**TASK STATEMENT**
Return every line of all the records below unchanged, leaving out the pictures.

Short-answer chart tasks
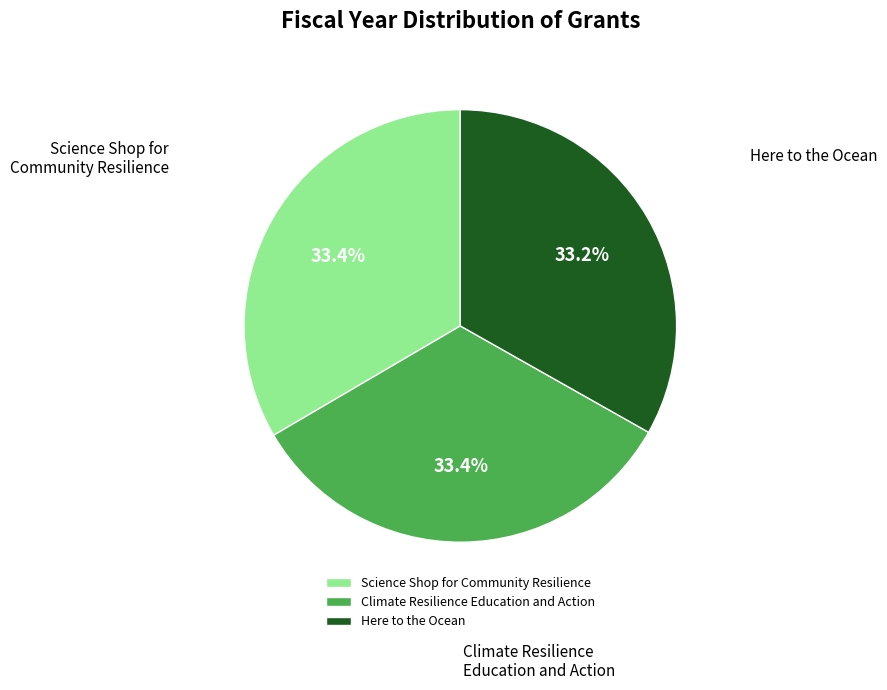

Approximately how many times larger is the value at Science Shop for Community Resilience compared to Here to the Ocean?

1.0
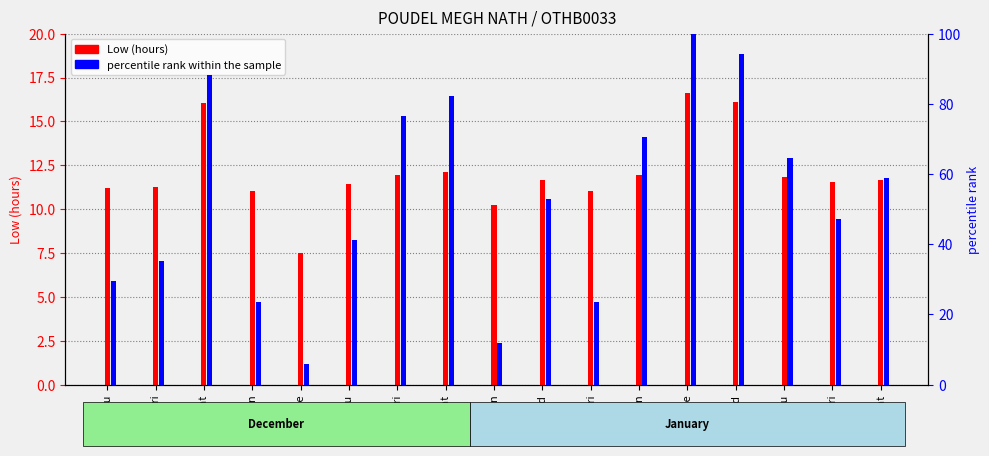

Reading right to left, what are all the values shown in this chart?

Low (hours): 18-Sat=11.7	17-Fri=11.6	16-Thu=11.8	15-Wed=16.1	14-Tue=16.6	13-Mon=12.0	10-Fri=11.0	8-Wed=11.6	6-Mon=10.2	4-Sat=12.1	3-Fri=12.0	2-Thu=11.4	31-Tue=7.5	30-Mon=11.0	28-Sat=16.0	27-Fri=11.3	26-Thu=11.2
percentile rank within the sample: 18-Sat=58.8	17-Fri=47.1	16-Thu=64.7	15-Wed=94.1	14-Tue=100.0	13-Mon=70.6	10-Fri=23.5	8-Wed=52.9	6-Mon=11.8	4-Sat=82.4	3-Fri=76.5	2-Thu=41.2	31-Tue=5.9	30-Mon=23.5	28-Sat=88.2	27-Fri=35.3	26-Thu=29.4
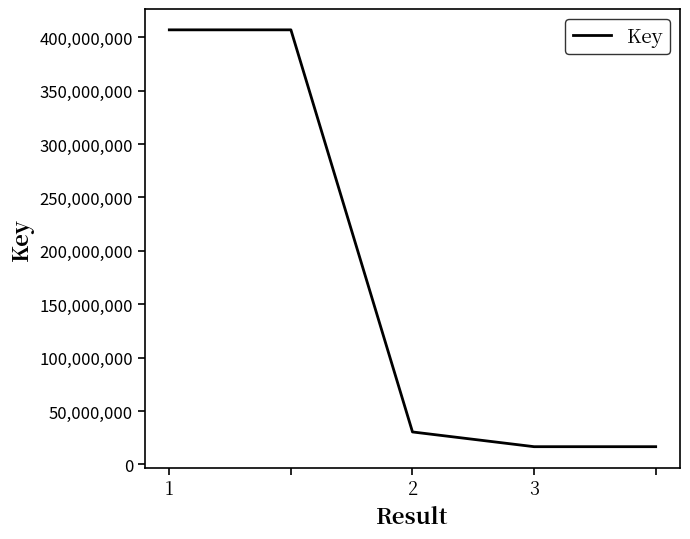

True or false: there are more than 2 points higher than both neighbors.

False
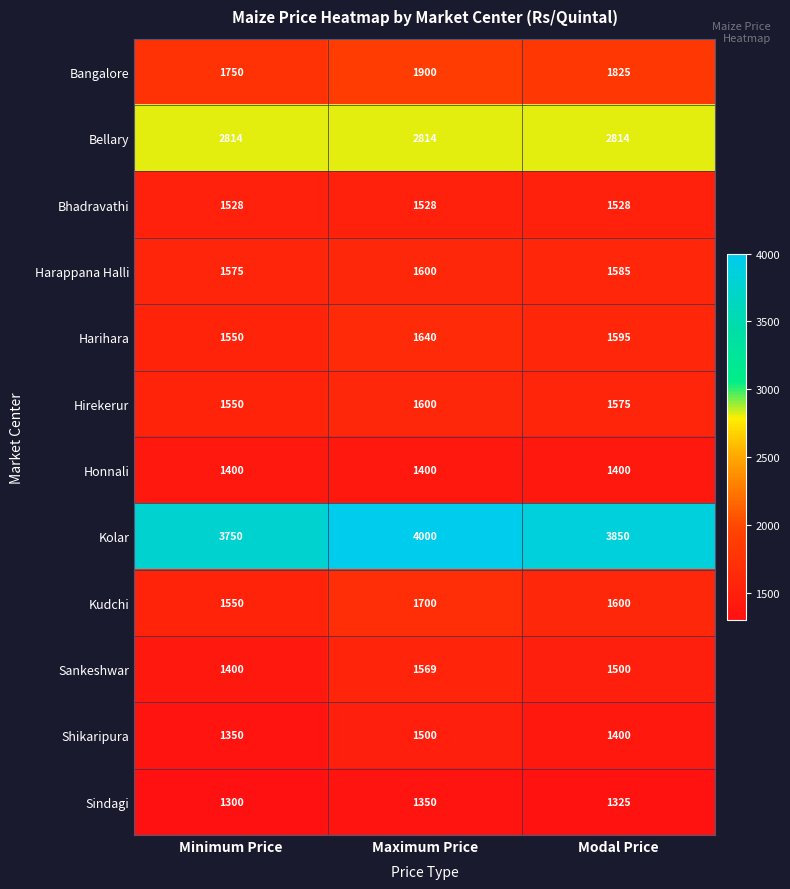

How many Bangalore values are between 1750 and 1900?

3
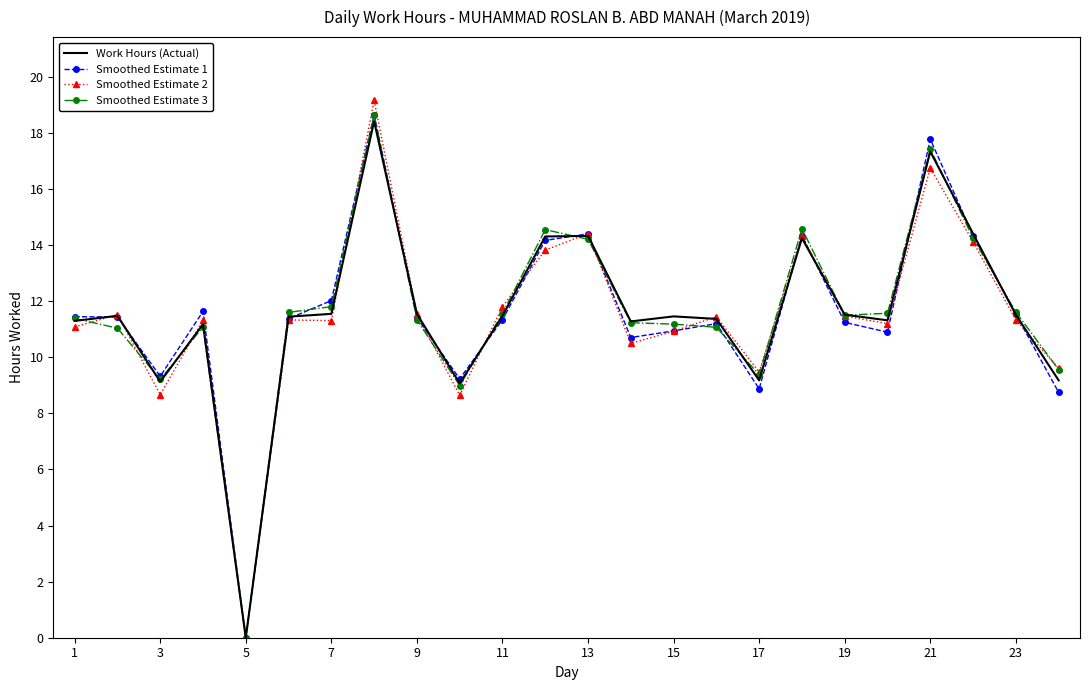

Which series has the widest spread of values?

Smoothed Estimate 2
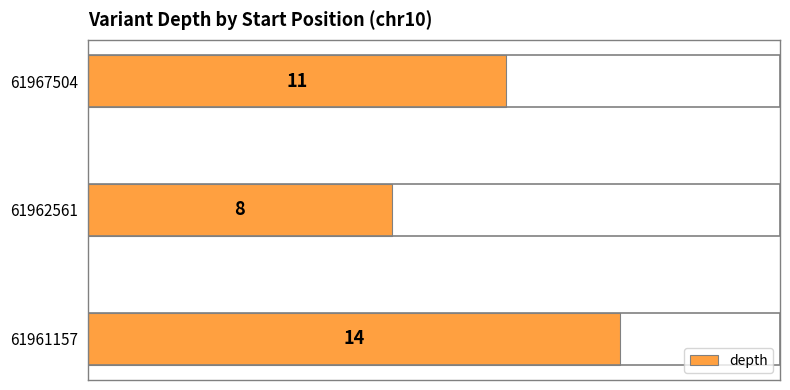

Reading bottom to top, list all the values displayed in this chart.

14	8	11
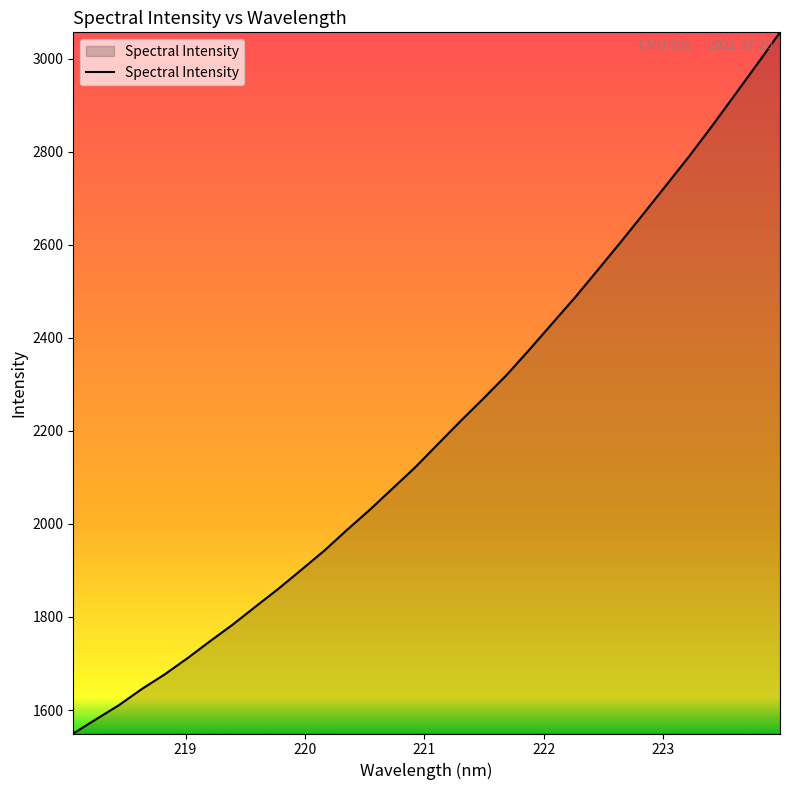

What is the sum of all values?

70478.2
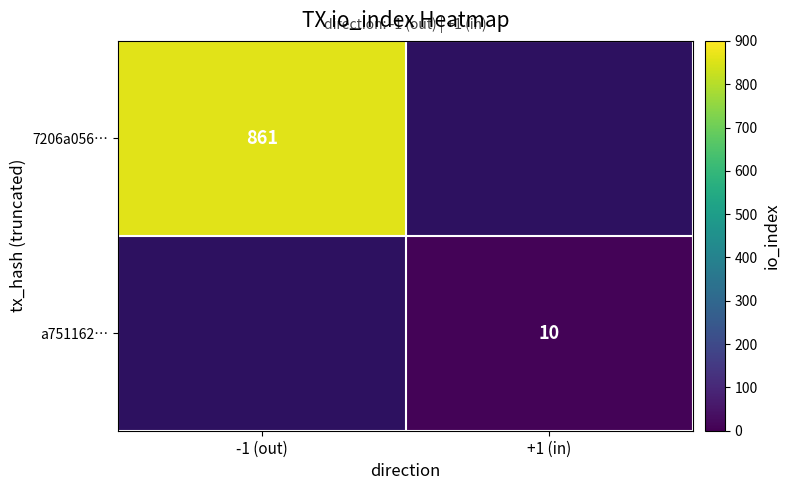

The value of a751162… at +1 (in) is 10. True or false?

True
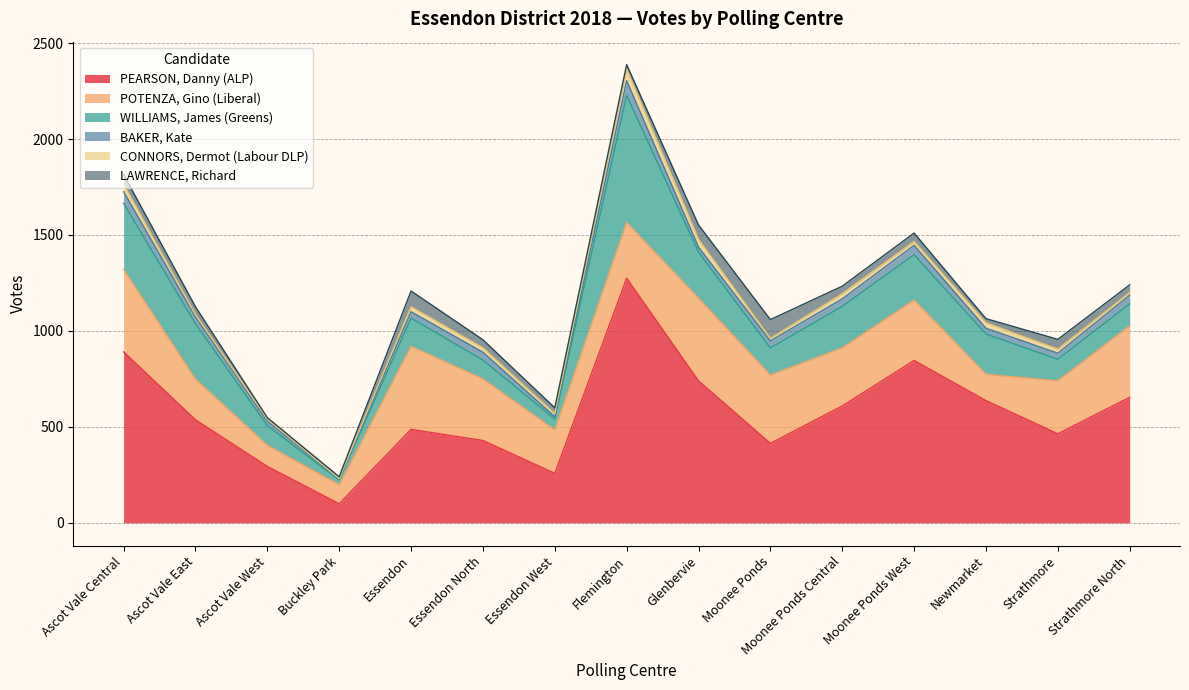

How many values in the WILLIAMS, James (Greens) series exceed 147?

7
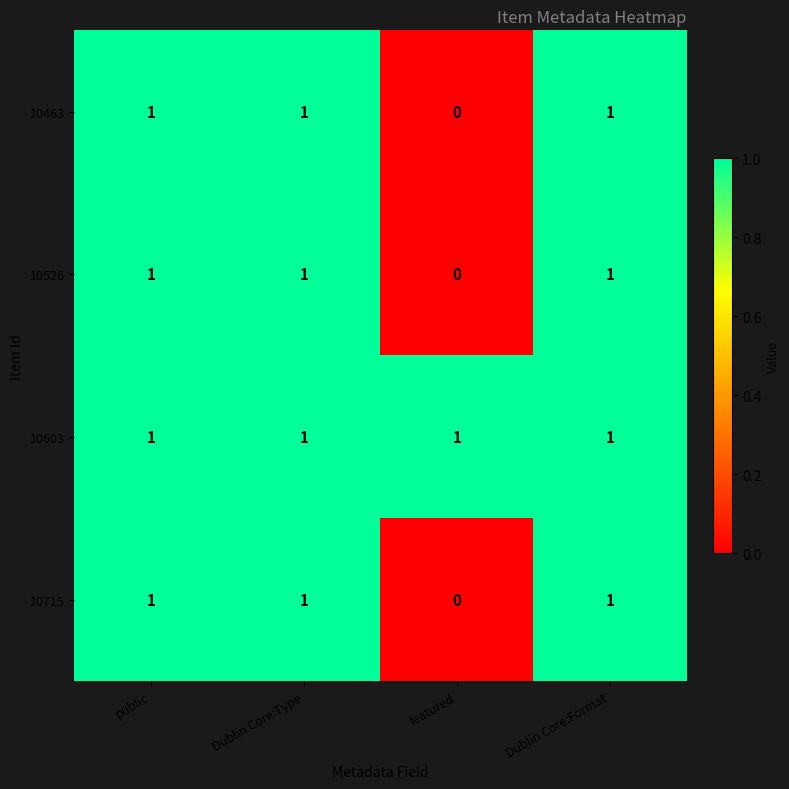

At which category does the chart reach its minimum across all series?

featured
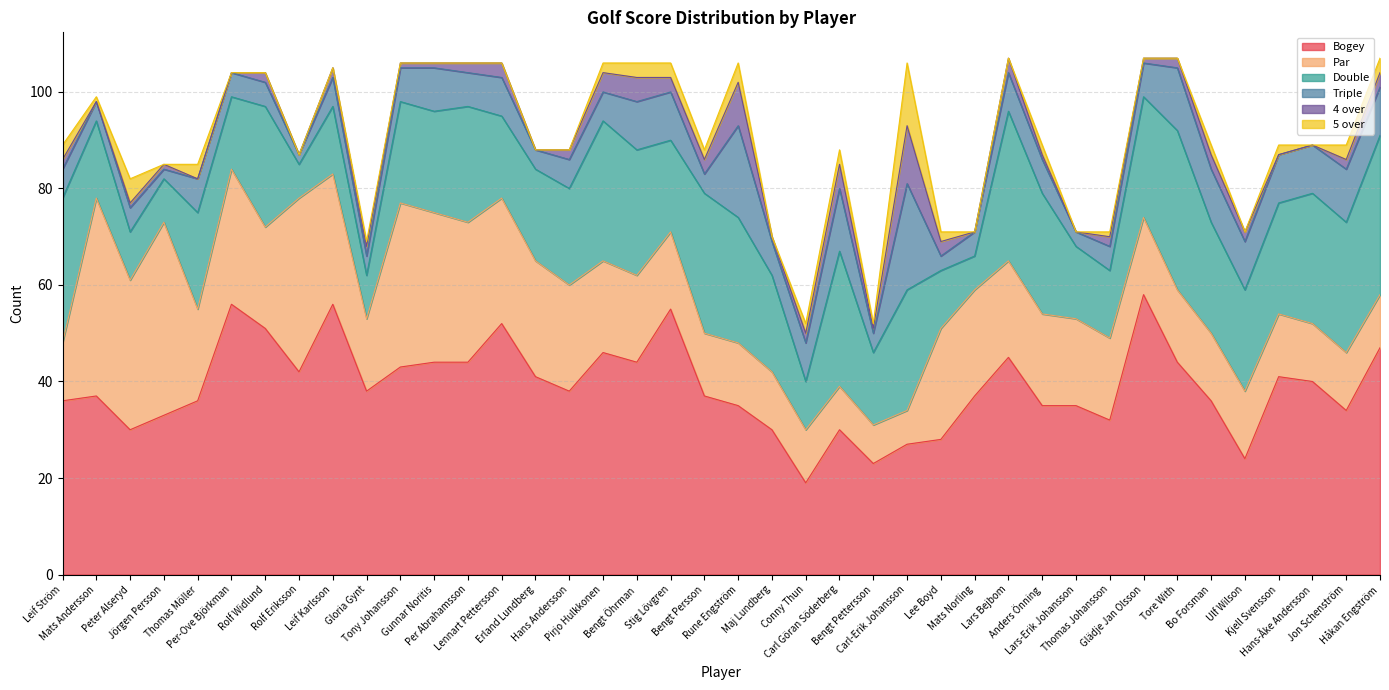

Which series has the largest total across all categories?

Bogey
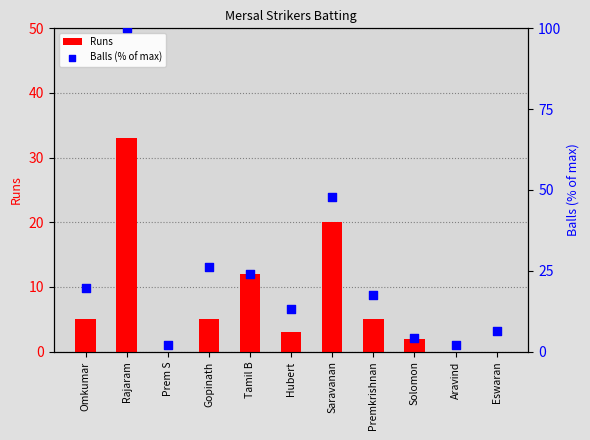

At which category is the sum across all series the highest?

Rajaram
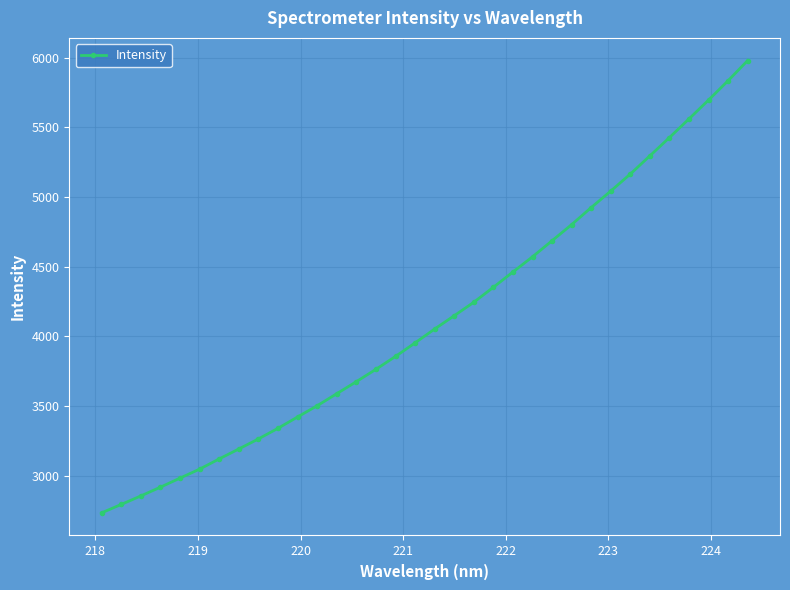

What is the value of the 15th point from the left?

3764.5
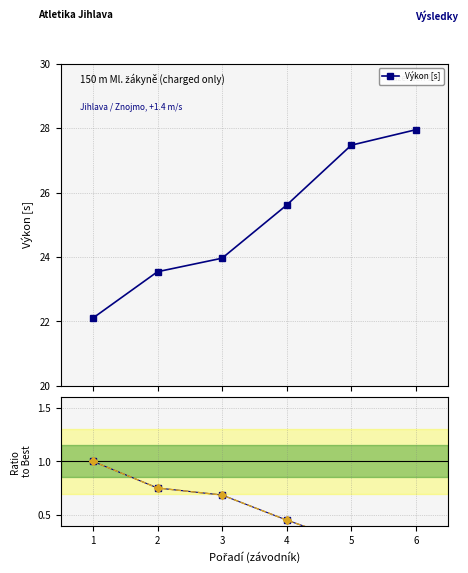

True or false: Body (ratio) and Body/548 cross at least once.

False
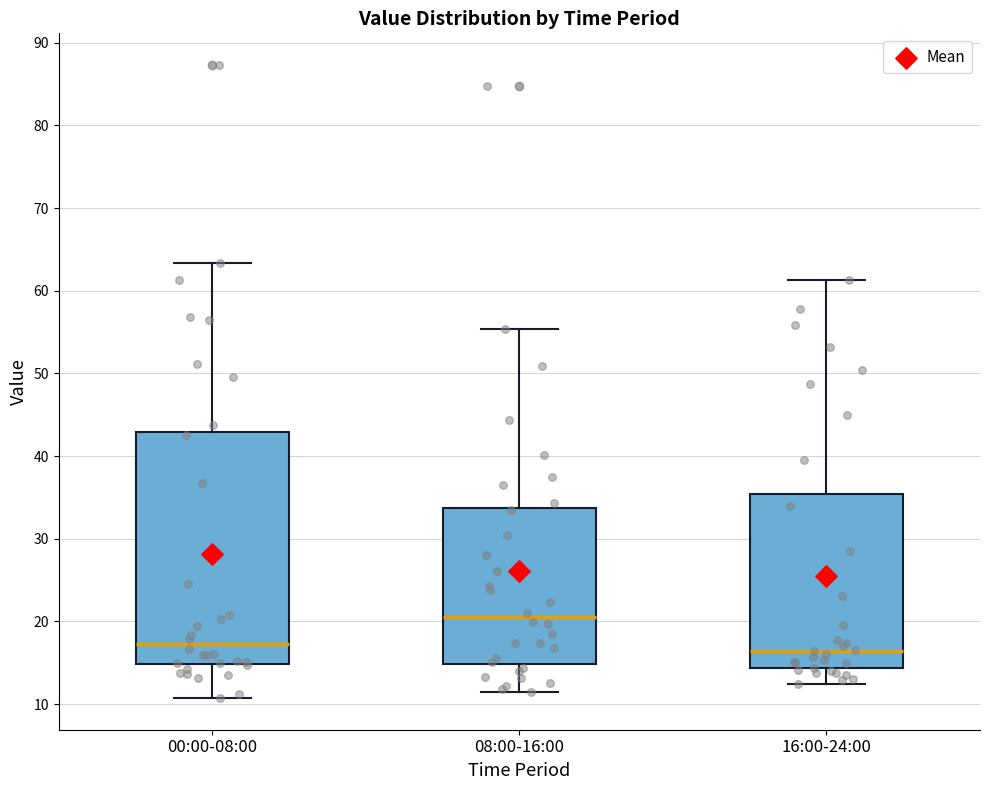

Reading left to right, transcribe this box plot: for each box, give where its median line is, the range the box spans, and where its two whiskers end, as read against the y-axis. The values are not printed on the chart, so give them approximately, as read against the axis.

00:00-08:00: median 17, box 15 to 43, whiskers 11 to 63
08:00-16:00: median 21, box 15 to 34, whiskers 11 to 55
16:00-24:00: median 16, box 14 to 35, whiskers 12 to 61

**WRITTEN REPLY**
Approximately how many times larger is the value at Science Shop for Community Resilience compared to Here to the Ocean?

1.0

Reading right to left, what are all the values shown in this chart?

Low (hours): 18-Sat=11.7	17-Fri=11.6	16-Thu=11.8	15-Wed=16.1	14-Tue=16.6	13-Mon=12.0	10-Fri=11.0	8-Wed=11.6	6-Mon=10.2	4-Sat=12.1	3-Fri=12.0	2-Thu=11.4	31-Tue=7.5	30-Mon=11.0	28-Sat=16.0	27-Fri=11.3	26-Thu=11.2
percentile rank within the sample: 18-Sat=58.8	17-Fri=47.1	16-Thu=64.7	15-Wed=94.1	14-Tue=100.0	13-Mon=70.6	10-Fri=23.5	8-Wed=52.9	6-Mon=11.8	4-Sat=82.4	3-Fri=76.5	2-Thu=41.2	31-Tue=5.9	30-Mon=23.5	28-Sat=88.2	27-Fri=35.3	26-Thu=29.4

True or false: there are more than 2 points higher than both neighbors.

False

How many Bangalore values are between 1750 and 1900?

3

Which series has the widest spread of values?

Smoothed Estimate 2

Reading bottom to top, list all the values displayed in this chart.

14	8	11

What is the sum of all values?

70478.2

The value of a751162… at +1 (in) is 10. True or false?

True

How many values in the WILLIAMS, James (Greens) series exceed 147?

7

At which category does the chart reach its minimum across all series?

featured

Which series has the largest total across all categories?

Bogey

At which category is the sum across all series the highest?

Rajaram

What is the value of the 15th point from the left?

3764.5

True or false: Body (ratio) and Body/548 cross at least once.

False

Reading left to right, transcribe this box plot: for each box, give where its median line is, the range the box spans, and where its two whiskers end, as read against the y-axis. The values are not printed on the chart, so give them approximately, as read against the axis.

00:00-08:00: median 17, box 15 to 43, whiskers 11 to 63
08:00-16:00: median 21, box 15 to 34, whiskers 11 to 55
16:00-24:00: median 16, box 14 to 35, whiskers 12 to 61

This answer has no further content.